FOLLOWING Riccardo Tisci’s debut collection for Burberry in SS19, a less speculative audience was eagerly awaiting what the Italian designer had in store for the British brand. If that wasn’t clear by the guest list, iconic location – Tate Modern – or the sheer calibre of models coming down the runway, this is the headline show of LFW.

The show opened with an announcement regarding the closure of clubs in an attempt to stop people from raving. What followed was heavy beats and part one of the Burberry AW19 collection, with you guessed it rave-inspired looks with model Sora Choi opening the runway. Big puffa jackets, trainers, tracksuits and parkas, polos worn as bottoms, and garment with new Burberry logo heavily emblazoned across it. Tisci later announced he wanted to represent the youth of today with this collection, but in a Tisci way, read: layering blazers over tracksuits and polo’s under corsets.
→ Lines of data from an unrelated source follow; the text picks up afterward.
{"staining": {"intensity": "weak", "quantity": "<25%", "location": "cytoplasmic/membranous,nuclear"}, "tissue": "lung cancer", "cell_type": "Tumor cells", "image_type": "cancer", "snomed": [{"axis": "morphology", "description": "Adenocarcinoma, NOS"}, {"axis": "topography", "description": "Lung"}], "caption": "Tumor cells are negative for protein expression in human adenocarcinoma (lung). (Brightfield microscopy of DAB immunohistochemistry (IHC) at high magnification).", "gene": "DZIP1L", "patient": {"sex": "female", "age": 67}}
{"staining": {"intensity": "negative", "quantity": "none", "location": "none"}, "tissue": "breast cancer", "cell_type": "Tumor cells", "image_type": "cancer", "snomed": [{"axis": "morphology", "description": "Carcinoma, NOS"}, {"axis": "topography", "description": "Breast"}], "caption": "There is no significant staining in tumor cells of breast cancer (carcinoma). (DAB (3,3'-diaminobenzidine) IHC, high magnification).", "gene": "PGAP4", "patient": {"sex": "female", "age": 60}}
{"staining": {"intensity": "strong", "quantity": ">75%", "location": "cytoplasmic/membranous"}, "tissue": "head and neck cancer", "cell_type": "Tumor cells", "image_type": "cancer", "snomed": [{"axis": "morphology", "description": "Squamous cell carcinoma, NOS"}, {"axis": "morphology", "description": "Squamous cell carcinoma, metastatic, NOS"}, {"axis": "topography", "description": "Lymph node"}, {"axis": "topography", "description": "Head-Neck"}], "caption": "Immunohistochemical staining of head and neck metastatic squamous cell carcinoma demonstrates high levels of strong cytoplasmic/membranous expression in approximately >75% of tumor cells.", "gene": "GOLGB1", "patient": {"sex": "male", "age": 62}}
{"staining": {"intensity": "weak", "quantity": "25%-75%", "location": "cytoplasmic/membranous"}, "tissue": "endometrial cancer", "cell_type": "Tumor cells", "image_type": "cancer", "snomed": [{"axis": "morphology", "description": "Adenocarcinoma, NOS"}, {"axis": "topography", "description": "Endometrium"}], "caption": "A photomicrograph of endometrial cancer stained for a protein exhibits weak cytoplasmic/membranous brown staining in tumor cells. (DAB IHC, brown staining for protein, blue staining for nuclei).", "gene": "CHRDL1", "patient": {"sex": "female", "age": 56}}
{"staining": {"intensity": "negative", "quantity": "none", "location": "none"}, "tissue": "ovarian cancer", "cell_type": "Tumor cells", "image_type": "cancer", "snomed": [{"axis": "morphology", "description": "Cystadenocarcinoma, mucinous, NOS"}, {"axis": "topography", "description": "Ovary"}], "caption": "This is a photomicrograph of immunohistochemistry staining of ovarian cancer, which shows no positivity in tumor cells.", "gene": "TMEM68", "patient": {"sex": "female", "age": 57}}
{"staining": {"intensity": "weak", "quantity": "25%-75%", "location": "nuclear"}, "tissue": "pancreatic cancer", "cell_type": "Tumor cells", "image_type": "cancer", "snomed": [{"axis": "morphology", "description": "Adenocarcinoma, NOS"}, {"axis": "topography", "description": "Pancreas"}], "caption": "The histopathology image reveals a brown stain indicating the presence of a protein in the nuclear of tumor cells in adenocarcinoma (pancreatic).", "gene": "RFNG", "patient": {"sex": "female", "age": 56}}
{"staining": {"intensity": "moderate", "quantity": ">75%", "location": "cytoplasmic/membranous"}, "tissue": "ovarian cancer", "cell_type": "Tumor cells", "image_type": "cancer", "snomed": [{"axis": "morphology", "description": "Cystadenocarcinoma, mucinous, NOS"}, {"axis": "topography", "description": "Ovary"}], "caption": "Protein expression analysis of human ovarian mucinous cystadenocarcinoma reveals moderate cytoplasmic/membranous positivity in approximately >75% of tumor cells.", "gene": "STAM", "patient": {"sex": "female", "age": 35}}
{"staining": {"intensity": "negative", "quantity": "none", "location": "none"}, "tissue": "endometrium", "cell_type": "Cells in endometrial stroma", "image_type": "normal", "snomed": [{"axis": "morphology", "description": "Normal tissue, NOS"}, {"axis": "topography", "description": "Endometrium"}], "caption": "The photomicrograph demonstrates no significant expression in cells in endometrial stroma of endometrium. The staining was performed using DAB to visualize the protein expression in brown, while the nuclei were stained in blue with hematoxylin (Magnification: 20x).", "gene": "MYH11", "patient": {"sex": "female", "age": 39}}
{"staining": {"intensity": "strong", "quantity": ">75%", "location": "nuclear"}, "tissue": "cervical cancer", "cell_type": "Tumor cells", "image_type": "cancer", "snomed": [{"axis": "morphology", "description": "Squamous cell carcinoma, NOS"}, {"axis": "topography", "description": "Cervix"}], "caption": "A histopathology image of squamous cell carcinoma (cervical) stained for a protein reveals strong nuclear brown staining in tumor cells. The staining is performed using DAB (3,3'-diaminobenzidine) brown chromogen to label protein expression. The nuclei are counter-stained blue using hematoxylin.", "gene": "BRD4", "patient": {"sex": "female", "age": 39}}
This is the London he fell in love with when first stepping foot into our British capital as a student. but are extremely contemporary.

The iconic plaid cap made numerous appearances, but nothing topped the amount of crossbody bags that accessorised the 106 (?!) looks for next autumn.

The show was overwhelming, to say the least, if your eyes wandered for a second – it proved to be hard – you could see performers climbing up the scaffolding and ladders, literally caging one section off from the audience.

Tisci wanted to capture the essence of Britishness, which wasn’t just rave-culture. Part two of his collection was informed by the more quintessentially British sharply cut suits, meticulously tailored smart wear and sleek style. A parade of beige and camel-coloured suits followed, proving that he is a true wizard when it comes to tailored fitting and a more dandy style, following in the footsteps of Thomas Burberry himself, albeit with a touch of Tisci.

Surprisingly it was the chapter of sophistication to caught our attention the most, his eye for details and stunning finishings were overpowering against the initial abundance of layers, fabrics, and volumes.

Keeping his collection contemporary, classy yet youthful, the Italian designer is a worthy successor to Christoper Bailey, and still keeps the house’s check in the mix. But what would a Burberry show be without a flag? As the love for Britain reached its climax when a model came parading down the catwalk in a jacket with an oversized Union Jack attached to it, patriotism at its finest.

The Burberry Baby hair is destined to make its way to street style, fly-aways wasn’t combed back with excessive amounts of gel, instead, they adorned the faces of the models in stunning shapes, a look we must recreate. Baby hair we’ren’t combed back with gel yet adorned the faces of models in elegant shapes.

For the love of London and Riccardo Tisci, reconfirming his rightful spot at the helm of the British brand, not that we ever doubted it.